Speckled madtom
- Conservation status: Least Concern (IUCN 3.1)

Scientific classification
- Kingdom: Animalia
- Phylum: Chordata
- Class: Actinopterygii
- Order: Siluriformes
- Family: Ictaluridae
- Genus: Noturus
- Species: N. leptacanthus
- Binomial name: Noturus leptacanthus D. S. Jordan, 1877

= Speckled madtom =

- Authority: D. S. Jordan, 1877
- Conservation status: LC

Species of fish

The speckled madtom (Noturus leptacanthus) is a small freshwater fish found in the southeastern United States that belongs to the genus Noturus of the family Ictaluridae.

==Description==
The speckled madtom is a dark reddish-brown color and has a dusky or mottled caudal fin with a pale border. The species' average length is between 39 and 50 mm; however, the longest ever recorded specimen was 110 mm.

==Distribution==
The speckled madtom has a wide range throughout the southeastern United States. The species is found in abundance throughout Louisiana, Mississippi, Alabama, Georgia, Florida, South Carolina, and Tennessee. In Tennessee it is found only in the Conasauga River system, where it is abundant. It is also found in Atlantic and Gulf slope drainages from the Edisto River in South Carolina to the Amite-Comite River system of Louisiana. The St. Johns River system in the Florida peninsula makes up the southernmost area of their range.

==Ecology==
The speckled madtom inhabits small to moderate-sized streams. They often inhabit very shallow riffles with sand, rock or gravel bottoms. During the day speckled madtoms will rest in areas with aquatic vegetation such as pondweed or burweed. However, due to their nocturnal feeding patterns, they will leave these areas at night to go feed. Feeding begins at dusk and the amount of food in their stomach will increase until dawn when the feeding stops. Their diet is mostly insect larvae, especially midge larvae.

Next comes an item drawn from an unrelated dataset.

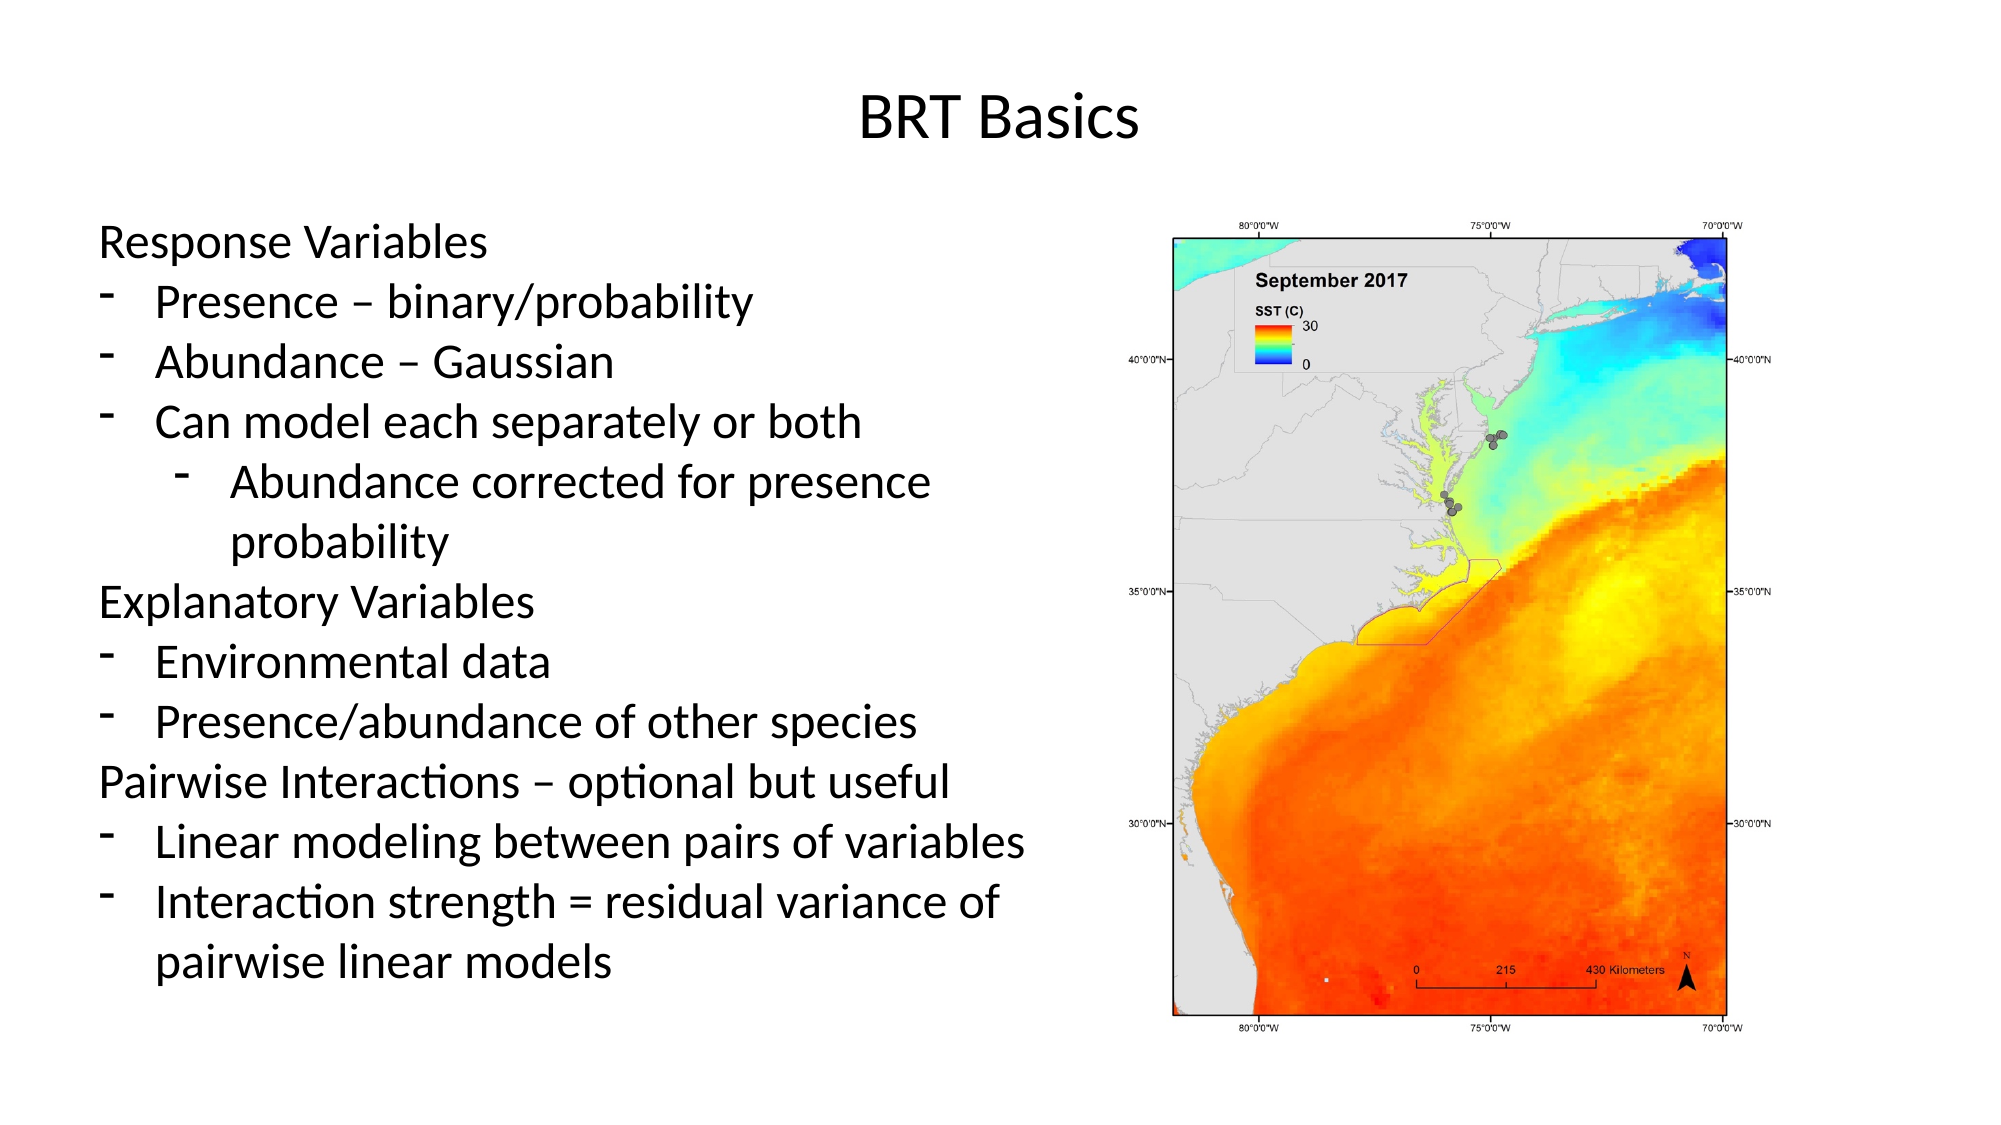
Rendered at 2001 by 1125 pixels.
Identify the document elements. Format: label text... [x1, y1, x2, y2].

They detect their food with their sensory barbels, and their vision plays little part in their feeding behavior. Major competition for the speckled madtom comes from other species from the genus Noturus. The only known predators of the speckled madtom are the rock bass (Ambloplites rupestris) and larger Noturus species. In order to protect themselves from predation, all Noturus species have developed a venomous sting from their pectoral spines; however, the speckled madtom has a relatively low level of toxicity.

==Life history==
The spawning period for the speckled madtom is from May through August with water temperatures ranging from 20 to 24 C. The speckled madtom is one of the least fecund species of freshwater North American fishes. They normally spawn two clutches per year with each clutch consisting of 14-45 eggs. Their eggs are very large relative to their body size, with the average size being 5.5 mm in diameter. It is believed that the large egg size compensates for the extremely small clutch size. The large egg size allows for the larvae to be very large and well developed upon hatching. The average size of a one-year-old is 39 mm, and the average size of a 2-year-old is 50 mm. They reach sexual maturity by their second summer and have a maximum lifespan of 2.5–3 years. The speckled madtom is known to nest inside of discarded cans and bottles that are cleared of debris and silt by the male. The male then guards the eggs without feeding for around 2.5 weeks.

==Conservation==
The population of this species is steady throughout its range and shows no signs of major decline. No widespread threats to the species are known. One study showed that the speckled madtom is more abundant in areas with agricultural land use, though agriculture has been known to hurt many species because of runoff. No agencies or non-governmental groups are actively protecting this species.